The rule book includes one scenario - Waterloo - as well as army lists for several major nations. There are no lists for Spain.
Also included is a short appendix adapting the rules for the Seven Years War, including rules changes and army lists.
There’s no nice way to say this: the organization and layout of the rules is just dreadful. The breakdown by most common use is just not a good way to organize a rules book - save that for the player aids. Each section begins with the major charts for that section. However, most of what is on the chart remains unexplained. For example, at the start of the Infantry Section we are shown a chart about Formations & Movement (page 5). A note explains that one column gives a value used in “Impact Dice Down.” This is not defined on this page. Nor does it tell you where it is defined. Checking the index, we see it listed on quite a few pages. The first definition of Impact Dice Down is found in a chart on page 37 in the section on Sequence of Play. Worse still page 37 is not one of the pages identified in the index. It turns out this is explained fully in Step Four of Charge Resolution, on page 49.Â I assume you can imagine how frustrating reading a rules book like this might be. Finally Impact Dice Down is also called ”Dice Down for Impact.” I could cite plenty more examples, but you get the point.

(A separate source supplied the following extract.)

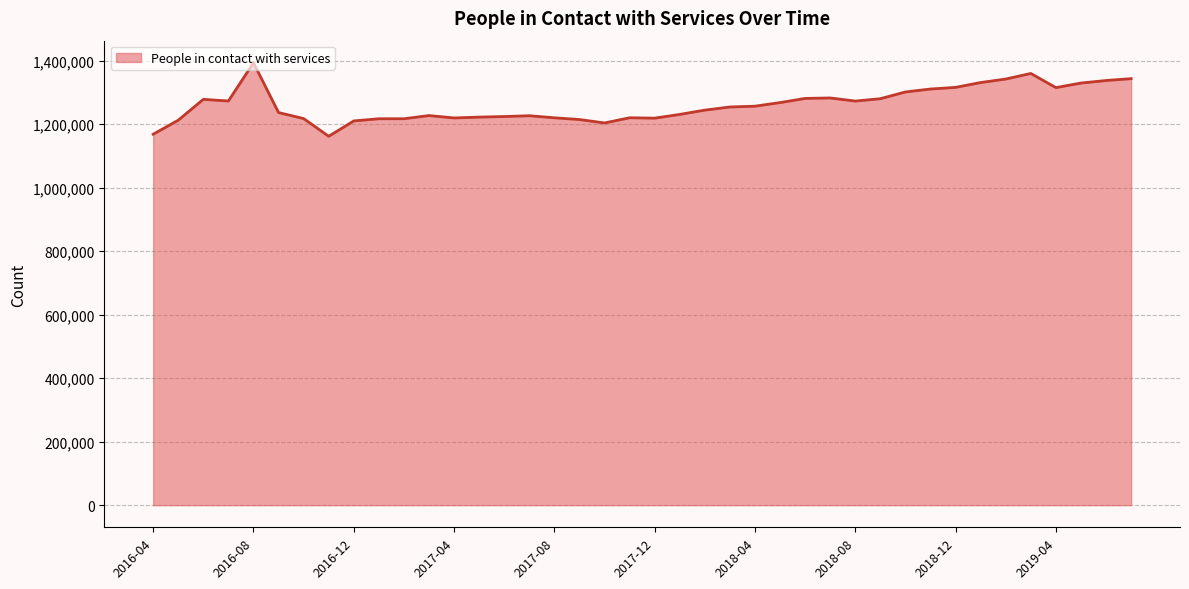

What is the maximum value shown in the chart?

1393604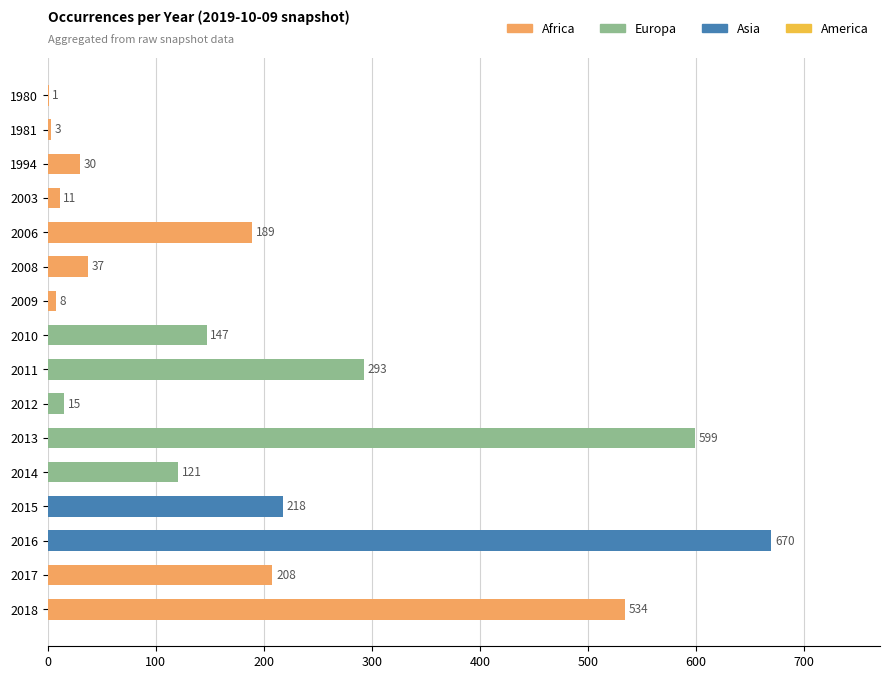

Is it true that the value at 2015 is 368?

False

I think this strange method of organizing the rules also affected the quality of the writing. Many of the “rules” section feel like lists of modifiers and exceptions to rules. For example, consider infantry movement. On page 8 the complete ”General Movement Rules” appear as a bulleted list:
- Formed veterans and elite can combine movement with a formation change.
- Any wheel movements are done at the beginning or end of a move, and cannot be combined with a charge.
- Any charge in rough terrain is done totally in disorder.
- Veteran and elite units, when charging, go into disorder at halfway through the charge bonus.
- Green troops, when charging, go into disorder at halfway through the total charge distance.
- In OPEN terrain, crossing fences and walls cost two inches per obstacle, or do the whole move as if the unit was moving in BROKEN terrain. If moving in WOODS or ROUGH a fence does not subtract further movement.
That is the complete list. Granted there are further movement rules in the sequence of play section. But where are the rules? Of these 6 bullets, two refer only to charges (shouldn’t that be in the Resolve Charges section?). What if, of my four stands, only one goes in the woods? Do all stands have to pay the penalty? Can I save movement from turn to turn? Can a regiment give its movement to another? I know, obvious enough to experienced gamers, but I don’t think any set of professionally published rules should exclude such basic material.
I have played JR3 perhaps half a dozen times. In each case I played with an experienced game master who was able to quickly resolve questions etc. While I think it gives a good game I had two issues with it, that prevent me from adopting it as my own tactical rule set. First, it requires a lot of markers, order chits, etc. that seriously detract from the aesthetics of the game for me. I have thought of using a roster but each unit requires several pieces of information. Second, the charge rules were complicated enough that I never felt even slightly at ease with them. I just applied what i hoped were sound tactics and hoped for the best.